I’m not entirely sure why, but I wonder if some portion of it comes from one of my earliest memories. I was bawling because I’d fallen down the stairs and my dad asked me something along the lines of, “why are you crying?” Somewhere in this question and lesson was the idea that my reaction to cry wasn’t necessary for recovery and that I could stop if I wanted as I did that day. Tears in my eyes I realized(learned), “crying isn’t useful for making me feel better anymore, I might as well just stop.”
That has extrapolated into nearly every situation in my life. Each year it becomes exponentially more useful.

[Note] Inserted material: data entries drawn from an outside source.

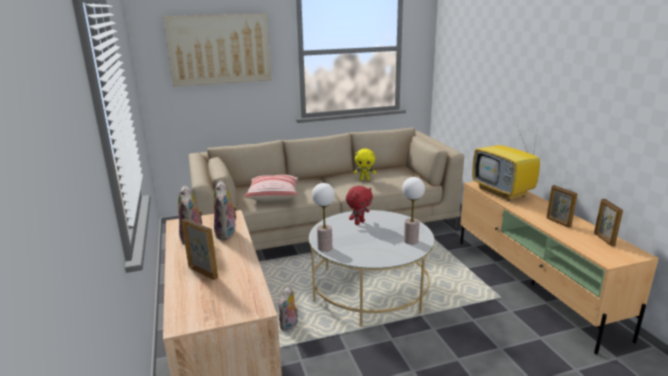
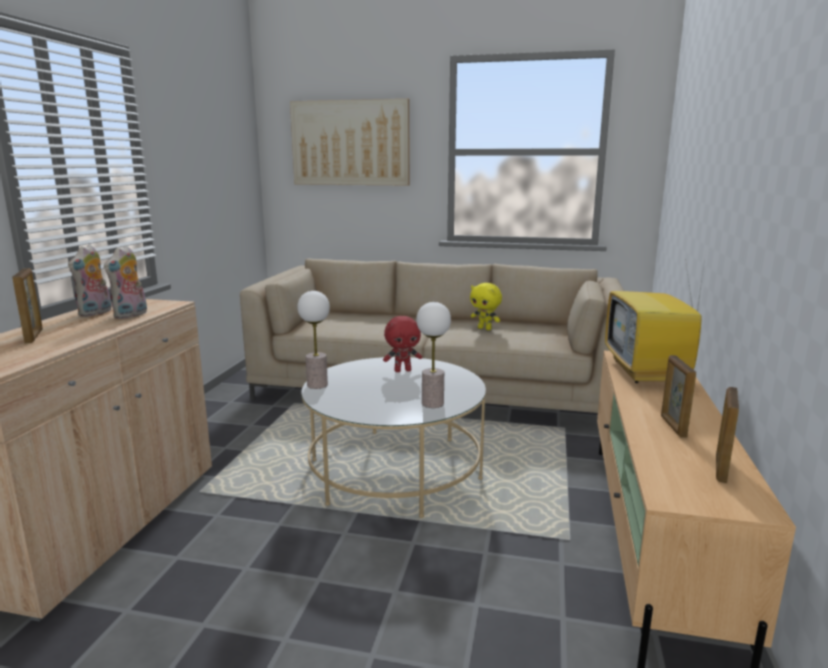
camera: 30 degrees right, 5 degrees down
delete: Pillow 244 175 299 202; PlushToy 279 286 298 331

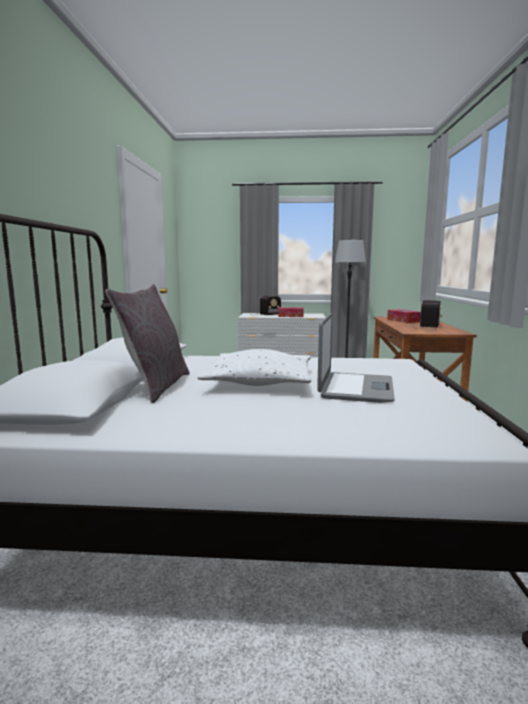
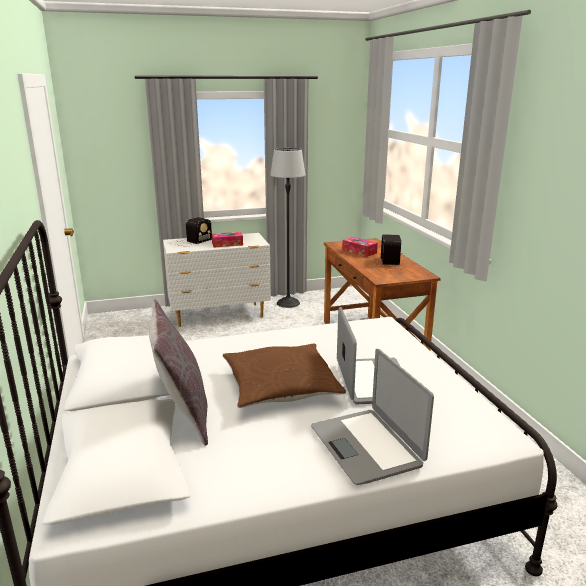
camera: 20 degrees left, 10 degrees up
insert: Laptop 311 349 434 485
recolor: WhitePillow 197 349 311 386 to BrownPillow 223 343 346 408

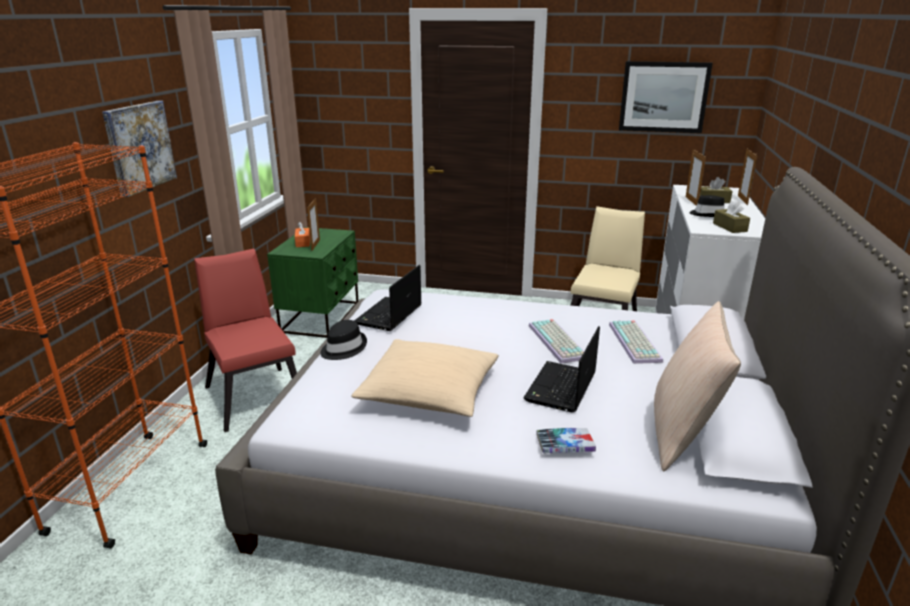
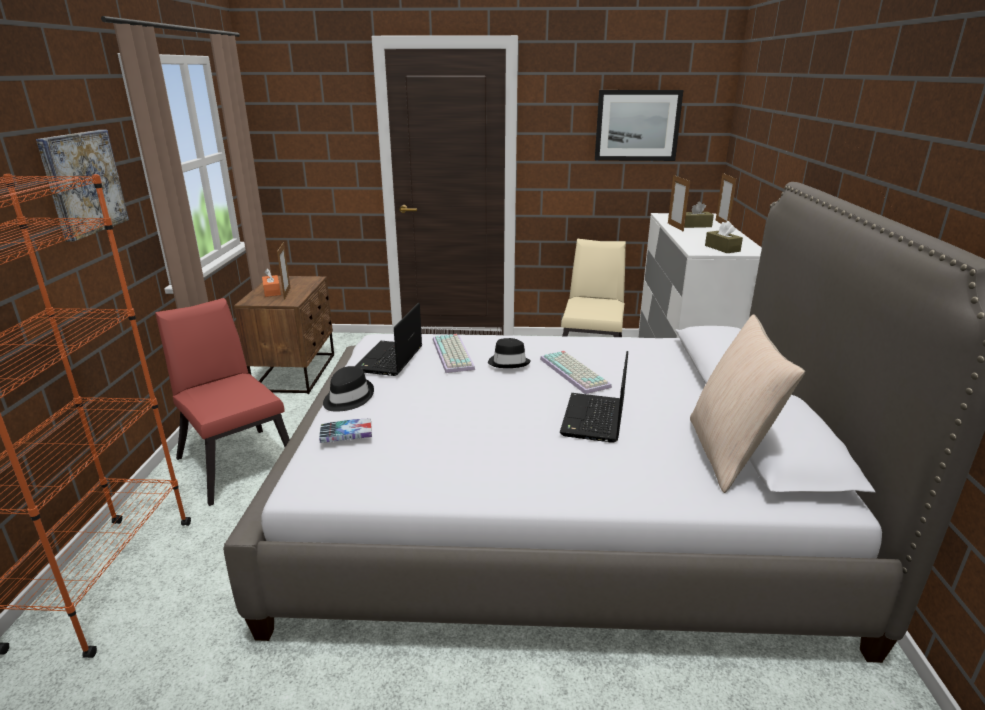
camera: 10 degrees left, 0 degrees up
delete: BeigePillow 351 339 499 417
move: Book 537 428 596 453 to 319 418 372 443; Keyboard 609 320 663 364 to 433 334 475 373; BlackHat 690 195 724 217 to 488 338 531 368
recolor: GreenNightstand 267 227 359 338 to BrownNightstand 234 276 334 394

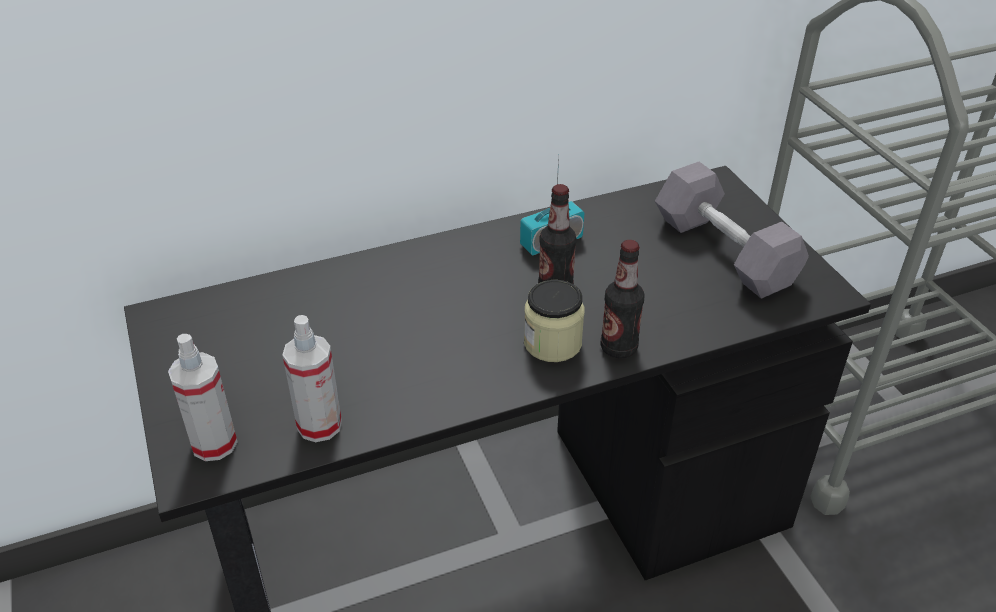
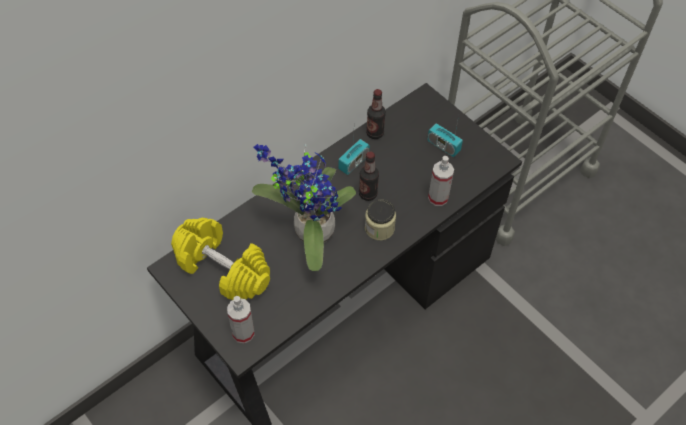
camera: 20 degrees left, 15 degrees up
insert: YellowDumbbell 171 218 270 300; PottedPlant 252 144 356 271
move: Bottle 601 240 644 359 to 366 89 386 139; SprayBottle 282 315 342 442 to 428 156 454 206
replace: GreyDumbbell 655 162 809 299 to Radio 427 116 463 157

This optimism leads me to seek out repeated moments of discomfort. I look at the moments of discomfort and try to begin a path towards trading this discomfort for joy. An imperfect, but a useful example is cold showers. There is discomfort in nearly every cold shower at first but there is incredible joy after. Apparently, according to Dr. Rhoda Patrick, your brain looks more like a child’s brain after. I’ve gotten to the point where there is almost no discomfort before or during. Just joy at even the thought of getting in.
I think there might be a path that leads to trading nearly all discomforts for joy. At the very least I’m very confident that those things in our lives that give us the most consistent discomfort are the easiest to predict. This predictability leads us to the greatest likely hood that we can prepare ourselves so that rather than finding discomfort the next time they arrive we might be able to find more and more and more joy.
So I urge everyone to search for the path that leads them toward trading their predictable discomfort for predictable joy. At the very least, it seems like the tastier better option on the menu.